The past possesses a Polish wedding party in the mournful Demon

Less than a week after his third film, Demon, premiered to positive reviews at last year’s Toronto International Film Festival, director Marcin Wrona committed suicide in a hotel room just before its Polish premiere at the Gdynia Film Festival. It was a promising career cut short, as Wrona—who directed two films in Poland before making his international breakthrough with Demon—would not live to see himself hailed as the heir to Roman Polanski’s existentially unsettling art-horror throne.

It may seem morbid to ask viewers to go into a movie with the director’s untimely death in mind. But to fail to do so would be to ignore the lesson of Demon, a film where refusing to confront the past leads to the past coming back to confront us. The film takes place in a small Polish village, where Piotr (Itay Tiran)—a.k.a. Pyton—a laborer who has been away working in the U.K. for many years, returns home to marry Zaneta (Agnieszka Zulewska), the sister of one of his drinking buddies he’s never actually met in person. Zaneta’s parents are skeptical of the match, but Piotr is determined to win them over by restoring her grandfather’s house for himself and his wife to live in.

But this happy reunion soon turns ominous, after Piotr discovers what appears to be a human skull buried in his future in-laws’ front yard. We don’t see what happens to him alone in the abandoned house the night of the discovery, but it’s clear that when his buddies arrive, bottles of vodka in hand, for the festivities the next morning, Piotr is not the same person that he was the day before. As the film progresses, the demon of the title seems to eat away at lead actor Tiran from the inside, as subtle clues—a nosebleed, a quickly vanishing smile, dirty fingernails—eventually give way to more dramatic fits of possession.

The majority of the film takes place at Piotr and Zaneta’s wedding, in a series of stunningly executed set pieces that juxtapose the mad swirl of a Polish wedding with the dark revelations taking place just offstage. Alcohol and music are Wrona’s main tools to depict this happy ignorance, as the guests write off Piotr’s increasingly disturbing symptoms as drunkenness and the bride’s parents order the band to play louder to cover the sound of the groom’s screaming in the cellar below. This contrast is reflected in cinematographer Pawel Flis’ lens, which contrasts somber grays and sickly yellows with bright white lighting in the happy wedding scenes.
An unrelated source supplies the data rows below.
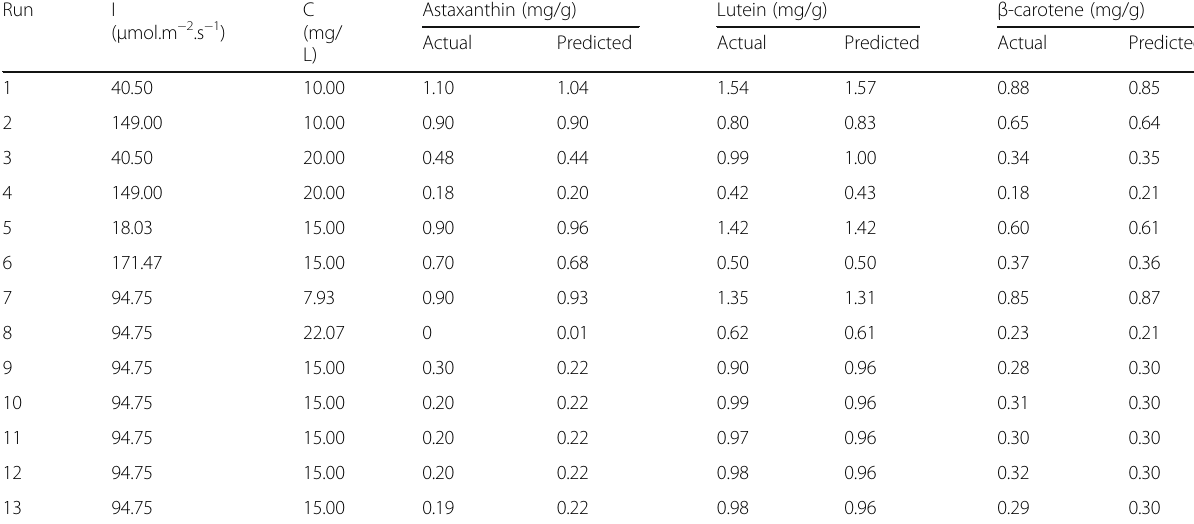
Table 1 Experimental data for five levels of the two-factor response surface analysis Run I ( μ mol.m − 2 .s − 1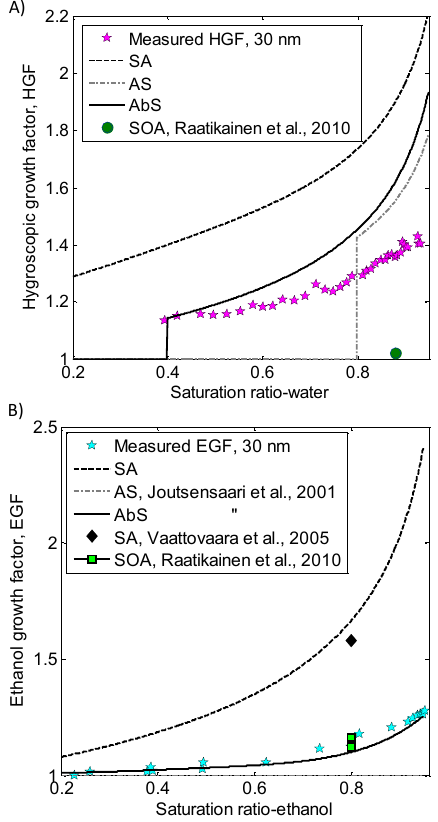
Fig. 4. Hygroscopic (A) and ethanol (B) growth factor versus satu- ration ratio for 30nm particles from pinanediol runs (Run C, in Ta- ble 1). Stars indicate values measured in this study, while lines show theoretical and measured values for pure compounds, and green squares and circles give values for an organic fraction with a simi- lar O : C ratio as obtained in this experiment (Massoli et al. (2011); Raatikainen et al. (2010) (measured for particle diameter of 50nm) and the black diamond shows the value for SA (extrapolated from 50m% H 2 SO 4 at 30nm Vaattovaara et al., 2005).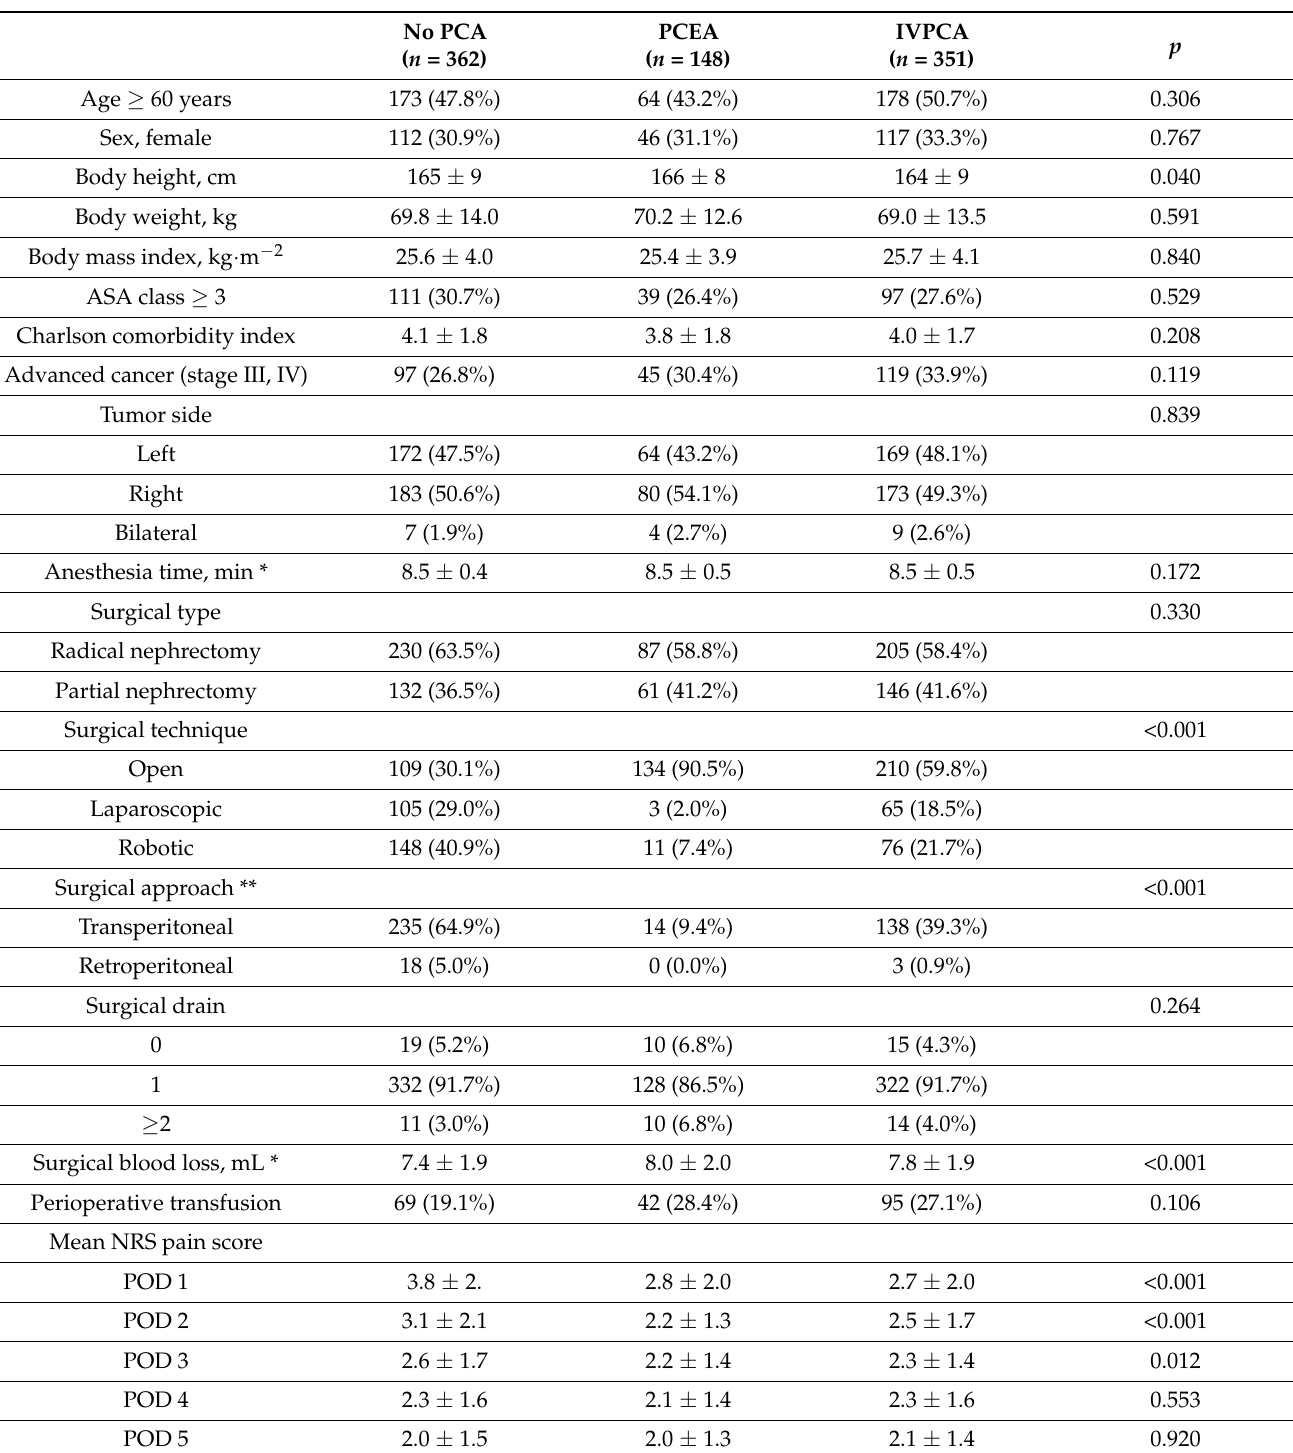
Table 1. Comparisons of patient characteristics and postoperative pain among the PCEA, IVPCA, and no PCA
The horror elements of the film—which begin to creep in when Piotr spots a ghostly woman while giving a wedding speech but don’t really take hold until a while later—are pretty standard, with a local teacher speaking to the demon in Yiddish as its impromptu grave is dug up in the pouring rain. The stock wise man even explicitly tells us what we’re seeing: Piotr has been possessed by a dybbuk, a “clinging spirit” from Jewish folklore that attaches itself to a living person in order to carry out a mission or fulfill a promise that wasn’t achieved in the dead person’s life.

More interesting than the horror imagery is the film’s painfully somber message—no matter how far we try to run, the sins of history surround us always. In one (admittedly rather on-the-nose) scene, Zaneta’s father (Andrzej Grabowski) dismisses his daughter’s concern about the skull by saying, “the whole country’s built on corpses.” What he doesn’t understand is that same refusal to face the past—to acknowledge that the butcher shop was once a synagogue, and the empty houses by the river once had Jewish children playing in them—is why the dybbuk has comes back to haunt his family in the first place.

By the time we reach the frustratingly vague final act, the burden of centuries of sorrow and death may leave viewers of Demon feeling as broken down as the disheveled, drunken wedding guests on screen. And the film doesn’t offer any easy answers for younger generations confronting these crimes for the first time, either. It’s the kind of film that, rather like its mournful title apparition, clings to your sleeve and follows you home.